On peut dire que la collaboration de Vallette aux Annales eût été plus active et plus suivie si Rousseau l’eût moins absorbé : il concentrait tout son effort sur son grand ouvrage, Jean-Jacques Rousseau genevois, paru à la fin de 1910, et dont la préparation ne lui laissait guère de loisir pour les recherches plus spéciales auxquelles il eût appliqué volontiers sa curiosité pénétrante et sagace. Ce n’est pas à nous qu’est réservée la tâche de parler de cette étude si patiemment conduite[1]. Nous ne voulons ici que rendre hommage au collègue et à l’ami, et donner quelques renseignements sur sa carrière.

Il est issu d’une vieille famille de huguenots cévenols, réfugiée à Chêne lors de la révocation de l’édit de Nantes.

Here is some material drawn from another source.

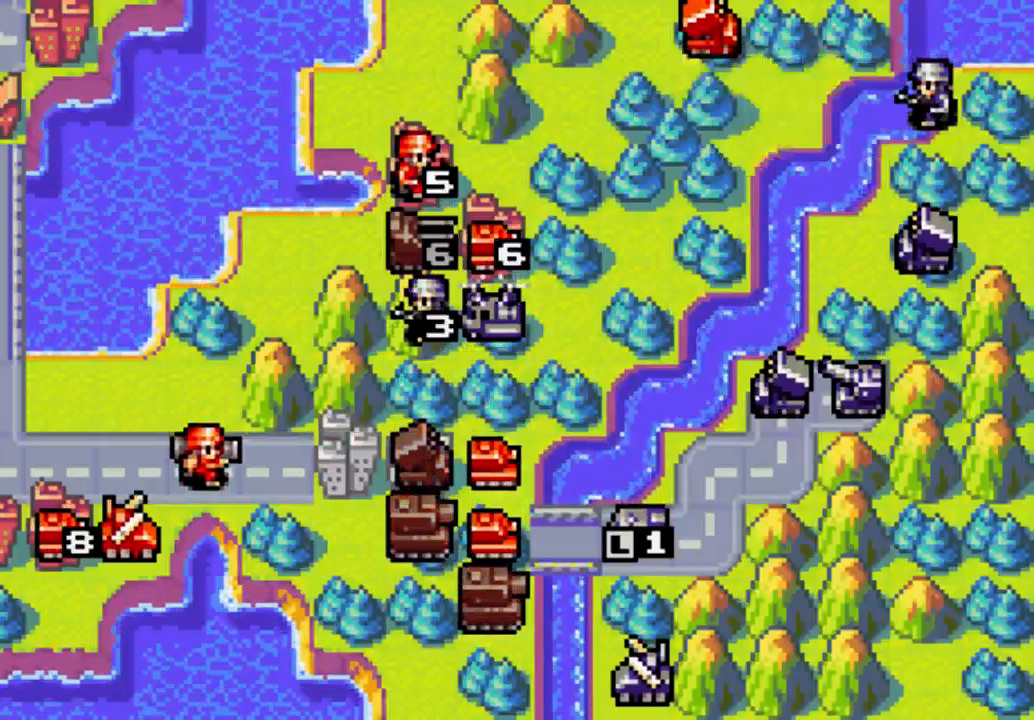
{"buttons": [], "left_stick": "center", "right_stick": "center", "events": [[33, "B", "up"], [367, "DPAD_UP", "down"], [467, "DPAD_UP", "up"]]}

Son père était pasteur à Jussy, quand y naquit Charles-Gaspard, le 13 mai 1865. Il dut une bonne part de sa culture à ce père épris des lettres anciennes, qui le stimulait à l’étude et lisait avec lui chaque matin, avant les heures de classe, quelque auteur grec ou latin. Sa mère, née Duvillard, dont ceux qui l’ont connue n’oublieront jamais la bonté simple et profonde, avait aussi un goût très vif pour les lettres, les arts, toutes les choses nobles et belles. Intellectuellement et moralement, Gaspard Vallette avait de qui tenir.

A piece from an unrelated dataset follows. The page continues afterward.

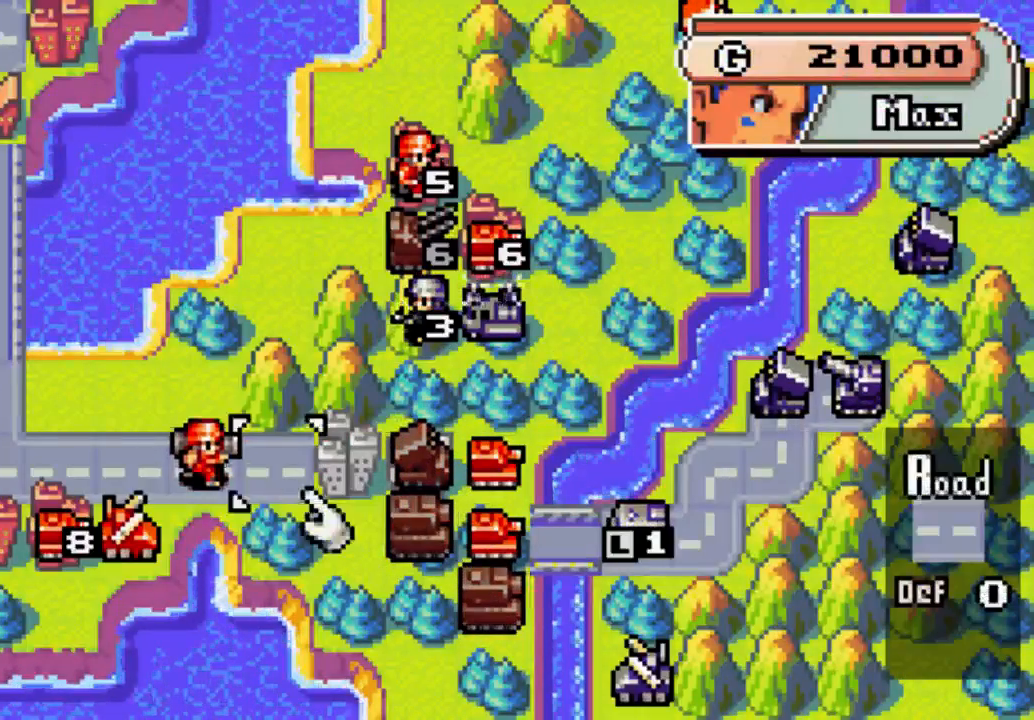
{"buttons": [], "left_stick": "center", "right_stick": "center", "events": [[67, "DPAD_LEFT", "up"], [200, "B", "down"], [333, "B", "up"], [400, "DPAD_RIGHT", "down"], [467, "DPAD_RIGHT", "up"]]}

Il fit à Genève d’excellentes études, qu’il couronna par une licence en lettres et une licence en droit. Il s’en fut séjourner ensuite à Munich, puis à Paris. Il adorait voyager, et visita tour à tour, à diverses époques, l’Italie, la Hollande, l’Angleterre. Il collabora de bonne heure au Journal de Genève, à la Gazette de Lausanne, enseigna pendant trois ans (1895-1898) la littérature française au Collège supérieur de Genève. Mais bientôt, repris par le journalisme, il entre comme rédacteur en chef à la Suisse, qui venait de se fonder. Dès ce moment, il devient le fécond critique et chroniqueur dont les lecteurs de nos principaux journaux et re-

  1. Il en donna la primeur aux étudiants neuchâtelois, sous forme de cours, pendant le semestre d’été 1908, où il voulut bien suppléer celui qui écrit ces lignes.